所有代码已上传到本人github repository:https://github.com/zgcr/pytorch-ImageNet-CIFAR-COCO-VOC-training
如果觉得有用,请点个star哟!
下列代码均在pytorch1.4版本中测试过,确认正确无误。
首先,使用分布式训练时,要多设置一个变量local_rank。local_rank初始值设为0,在进行多卡的分布式训练时,每张卡的local_rank会从0更新为0,1,2,…。
其次,在分布式训练时,DataLoader中的batch_size指的不是总的batch_size,而是分到每张显卡上的batch_size。
然后,我们要使用dist.init_process_group初始化进程组。关于这部分在这里我不详细展开,只提供一种在单机多卡模式下最简单的初始化方法:
dist.init_process_group(backend='nccl', init_method='env://')
在单机多卡服务器上,如果要进行多个分布式训练时(比如有4张卡,有两张卡跑第一个分布式实验训练代码,另外两张卡跑第二个分布式实验训练代码),每个分布式训练实验的train.sh启动代码必须保证master_addr和master_port都不一样。否则在单机多卡服务器上同时跑多个分布式训练代码会报错。
python -m torch.distributed.launch --nproc_per_node=1 --master_addr 127.0.0.1 --master_port 20001 train.py
nproc_per_node即要使用的显卡的数量。
定义model后,需要使用nn.parallel.DistributedDataParallel API包裹model。如果是使用apex,那么也有类似的API:apex.parallel.DistributedDataParallel。
if args.sync_bn:
model = torch.nn.SyncBatchNorm.convert_sync_batchnorm(model)
if args.apex:
amp.register_float_function(torch, 'sigmoid')

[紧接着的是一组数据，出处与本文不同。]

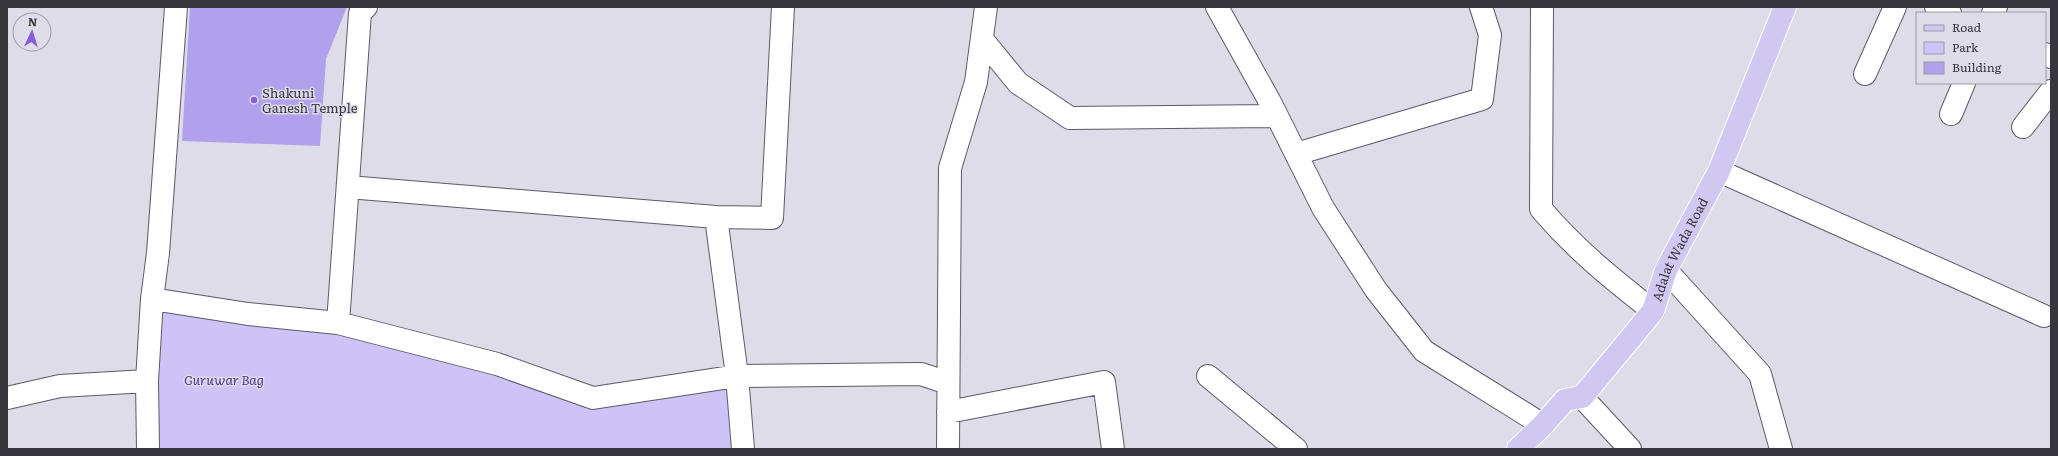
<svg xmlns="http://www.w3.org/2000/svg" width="2058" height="456" font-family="Literata,serif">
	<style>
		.green { fill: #cec3f7 }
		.building { fill: #b1a0eb }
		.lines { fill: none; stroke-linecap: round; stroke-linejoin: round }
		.minor-casing { stroke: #5c5a66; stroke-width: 24 }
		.major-casing { stroke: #fff; stroke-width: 24 }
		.minor { stroke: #fff; stroke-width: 22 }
		.major { stroke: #d1c8f1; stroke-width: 22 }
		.poi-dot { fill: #845ed9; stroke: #dfdcea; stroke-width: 1.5 }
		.labels { text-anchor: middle; stroke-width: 3; stroke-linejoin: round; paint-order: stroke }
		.poi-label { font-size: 13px; fill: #37363c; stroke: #dfdcea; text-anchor: start }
		.street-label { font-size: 13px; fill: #37363c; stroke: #dfdcea }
		.park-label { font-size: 13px; font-style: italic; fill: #4f338a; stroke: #dfdcea }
	</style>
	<rect width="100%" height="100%" fill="#dfdcea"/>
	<path class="green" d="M156,302L338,323L593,398L728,377L733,449H150Z"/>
	<path class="building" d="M190,7H347L326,59L320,146L182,141Z"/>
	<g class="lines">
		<defs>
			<path id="minor" d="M1217,7L1270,102L1323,208L1376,290L1424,351L1543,425
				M1542,7L1541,209C1576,250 1611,278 1653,311
				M1936,7L1950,13
				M1993,13L1996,7
				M982,39L1018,83L1070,118L1277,116
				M2045,54L2051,57
				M1865,74L1895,7
				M1951,114L1964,83
				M2023,127L2051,91
				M1296,154L1482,99L1490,35L1481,7
				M1719,171L2044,316
				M348,187L716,217L772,218L783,7
				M716,217L737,376L743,449
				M1666,270L1760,374L1781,449
				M152,299L248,314L338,323L497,364L593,398L737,376L921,374L948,383
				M338,323L360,13L366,7
				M1208,376L1296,449
				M1582,397L1630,449
				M7,398L60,386L147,381
				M948,412L1104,382L1113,449
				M148,449L147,381L152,299L158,253L176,7
				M948,449L950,168L976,82L986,7"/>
			<g id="major">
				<path id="s1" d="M1518,449L1543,425L1565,400L1582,397L1653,311L1666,270L1719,171L1785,7"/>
			</g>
		</defs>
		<use href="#minor" class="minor-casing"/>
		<use href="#major" class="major-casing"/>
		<use href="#minor" class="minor"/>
		<use href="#major" class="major"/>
	</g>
	<circle class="poi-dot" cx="254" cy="100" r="4"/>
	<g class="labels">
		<g class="poi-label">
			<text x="262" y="98">Shakuni<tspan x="262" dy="15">Ganesh Temple</tspan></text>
		</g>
		<g class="street-label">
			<text dy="5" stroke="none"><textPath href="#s1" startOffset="264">Adalat Wada Road</textPath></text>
		</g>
		<g class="park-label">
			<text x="224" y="385">Guruwar Bag</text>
		</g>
	</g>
	<rect width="2058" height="456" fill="none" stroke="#37363c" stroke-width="16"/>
	<rect x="1916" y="12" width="130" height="72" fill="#dfdcea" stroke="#9c9aa4"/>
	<rect x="1924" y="25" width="20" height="6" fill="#d1c8f1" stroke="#9c9aa4"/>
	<text x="1952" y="32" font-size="12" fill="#37363c">Road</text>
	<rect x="1924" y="42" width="20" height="12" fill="#cec3f7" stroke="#9c9aa4"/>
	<text x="1952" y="52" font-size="12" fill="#37363c">Park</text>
	<rect x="1924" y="62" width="20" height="12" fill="#b1a0eb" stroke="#9c9aa4"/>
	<text x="1952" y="72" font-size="12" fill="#37363c">Building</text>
	<g transform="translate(32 32) rotate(4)"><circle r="19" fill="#dfdcea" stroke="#9c9aa4"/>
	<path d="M0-3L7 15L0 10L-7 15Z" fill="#845ed9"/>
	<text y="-6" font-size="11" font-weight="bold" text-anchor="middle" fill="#37363c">N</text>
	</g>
</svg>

amp.register_float_function(torch, 'softmax')
model, optimizer = amp.initialize(model, optimizer, opt_level='O1')
model = apex.parallel.DistributedDataParallel(model,
delay_allreduce=True)
if args.sync_bn:
model = apex.parallel.convert_syncbn_model(model)
else:
model = nn.parallel.DistributedDataParallel(model,
device_ids=[local_rank],
output_device=local_rank)
注意使用apex时若要使用sync bn也要使用其自带的apex.parallel.convert_syncbn_model将model中的BN层改为sync BN层。
然后,对于所有logger.info,我们设置为只有local_rank == 0时才写入。否则,你用了几张显卡,Logger就会重复写入几遍。基于同样的原因,我们设置validate时只在local_rank为0的显卡上进行validate。
config.py文件如下:
import os
import sys
BASE_DIR = os.path.dirname(
os.path.dirname(os.path.dirname(os.path.abspath(__file__))))
sys.path.append(BASE_DIR)
from public.path import COCO2017_path
from public.detection.dataset.cocodataset import CocoDetection, Resize, RandomFlip, RandomCrop, RandomTranslate
import torchvision.transforms as transforms
import torchvision.datasets as datasets
class Config(object):
log = './log' # Path to save log
checkpoint_path = './checkpoints' # Path to store checkpoint model
resume = './checkpoints/latest.pth' # load checkpoint model
evaluate = None # evaluate model path
train_dataset_path = os.path.join(COCO2017_path, 'images/train2017')
val_dataset_path = os.path.join(COCO2017_path, 'images/val2017')
dataset_annotations_path = os.path.join(COCO2017_path, 'annotations')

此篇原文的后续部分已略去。